Basın bayramıymış, bu söze artık kargalar bile güler. Bu gün gördüğünü bildiğini doğruları yazamayan, eleştirip , makale yazamayan hırsıza ,namussuza çalana çırpana  bey efendi muamelesi yapan,parası olanın her haltı karıştırdığını görüp kaleme alamayan,basının bayramı bu olamaz.
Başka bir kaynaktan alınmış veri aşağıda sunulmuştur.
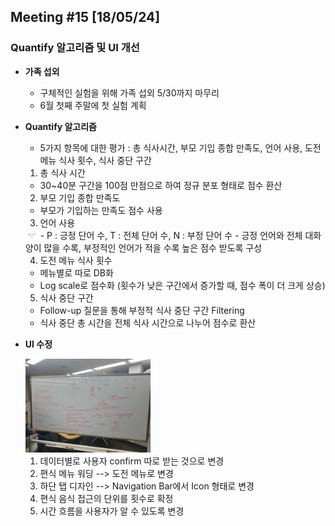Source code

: ## Meeting #15 [18/05/24]
### Quantify 알고리즘 및 UI 개선

- **가족 섭외**
	- 구체적인 실험을 위해 가족 섭외 5/30까지 마무리
	- 6월 첫째 주말에 첫 실험 계획

- **Quantify 알고리즘**
	- 5가지 항목에 대한 평가 : 총 식사시간, 부모 기입 종합 만족도, 언어 사용, 도전 메뉴 식사 횟수, 식사 중단 구간
  1. 총 식사 시간
	- 30~40분 구간을 100점 만점으로 하여 정규 분포 형태로 점수 환산
  
  2. 부모 기입 종합 만족도
	- 부모가 기입하는 만족도 점수 사용

  3. 언어 사용 

	<img src="/img/27.png" style="width: 20px;">
	- P : 긍정 단어 수, T : 전체 단어 수, N : 부정 단어 수
	- 긍정 언어와 전체 대화양이 많을 수록, 부정적인 언어가 적을 수록 높은 점수 받도록 구성

  4. 도전 메뉴 식사 횟수
	- 메뉴별로 따로 DB화
	- Log scale로 점수화 (횟수가 낮은 구간에서 증가할 때, 점수 폭이 더 크게 상승)

  5. 식사 중단 구간
	- Follow-up 질문을 통해 부정적 식사 중단 구간 Filtering
	- 식사 중단 총 시간을 전체 식사 시간으로 나누어 점수로 환산

- **UI 수정**

	<img src="/img/28.jpeg" style="width: 200px;">

  1. 데이터별로 사용자 confirm 따로 받는 것으로 변경
  2. 편식 메뉴 워딩 --> 도전 메뉴로 변경
  3. 하단 탭 디자인 --> Navigation Bar에서 Icon 형태로 변경
  4. 편식 음식 접근의 단위를 횟수로 확정
  5. 시간 흐름을 사용자가 알 수 있도록 변경
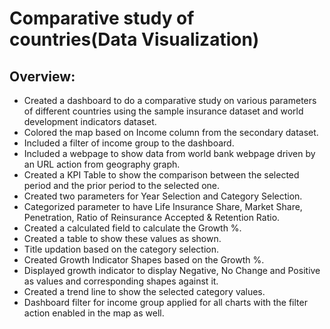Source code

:# Comparative study of countries(Data Visualization)
## Overview:
* Created a dashboard to do a comparative study on various parameters of different countries using the sample insurance dataset and world development indicators dataset.
* Colored the map based on Income column from the secondary dataset.
* Included a filter of income group to the dashboard.
* Included a webpage to show data from world bank webpage driven by an URL action from geography graph.
* Created a KPI Table to show the comparison between the selected period and the prior period to the selected one.
* Created two parameters for Year Selection and Category Selection.
* Categorized parameter to have Life Insurance Share, Market Share, Penetration, Ratio of Reinsurance Accepted & Retention Ratio.
* Created a calculated field to calculate the Growth %.
* Created a table to show these values as shown.
* Title updation based on the category selection.
* Created Growth Indicator Shapes based on the Growth %.
* Displayed growth indicator to display Negative, No Change and Positive as values and corresponding shapes against it.
* Created a trend line to show the selected category values.
* Dashboard filter for income group applied for all charts with the filter action enabled in the map as well.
Basın demek, korkusuzca haksızlığın,adaletsizliğin üzerine giden korkmadan yazan ve yazdıkları yayınlanan, yazarlardan oluşan bir kutsal meslektir. Ancak şu an adı olup kendisi prangalarla bağlı kolları, japon yapıştırıcısı ile yapıştırılmış, ağızları,6,5 dereceli güneş gözlükleri arkasından bakması gerektiği ve o şekilde gördüğünü yazması istenen yazardan, basın olsa ne yazar.

Bütün yasaklanan bayramlarda aynı kılıfa uydurulmadı mı? Yok iş kaybı, yok gençler yorulup hasta oluyormuş, yok yere masraflar yapılıyormuş. Yani devede kulak bahaneler ile getirilen yasakların içinde , halkın haber alma özgürlüğünü kısıtlayıp basına pranga vurup ,sonradan adına basın bayramı diyeceksin.

Bakın, ben kendim. DSP’nin hükümet ortağı olduğu günler, İl yönetim kurulu üyesi iken, DSP ve hükümet hakkında yazdıklarım yazılar dolaysıyla,o gün genel merkeze şikayet ettiklerinde, şu cevabı veren merhum Bülent Ecevit, ‘o bir yazardır. Partimizde olsa da gerçekleri yazacak olmasa da onun için sakın basın ve yazarlarla uğraşmayın’ demesi ile kendi partim içinde dahi eleştiriler yapıyordum.

Ama şu an, gördüklerimi, duyduklarımı ve yaşadığım olaylar ile eski bir siyasetçi olarak eleştirip yazamıyor ,yazıp yayınlanamıyorsa, hangi bayramdan bahsedildiğini çıkıp birileri söyleyebilir mi? Ancak bizim yazacaklarımızı,dış kaynaklardan, farklı olarak yazanların, hedef gösterenlerin, basın bayramı olduğunu kabul ediyorum. Yoksa demokrasiden bahsedilen bir ülkede bu kadar tutuklu basın mensubu olamaz.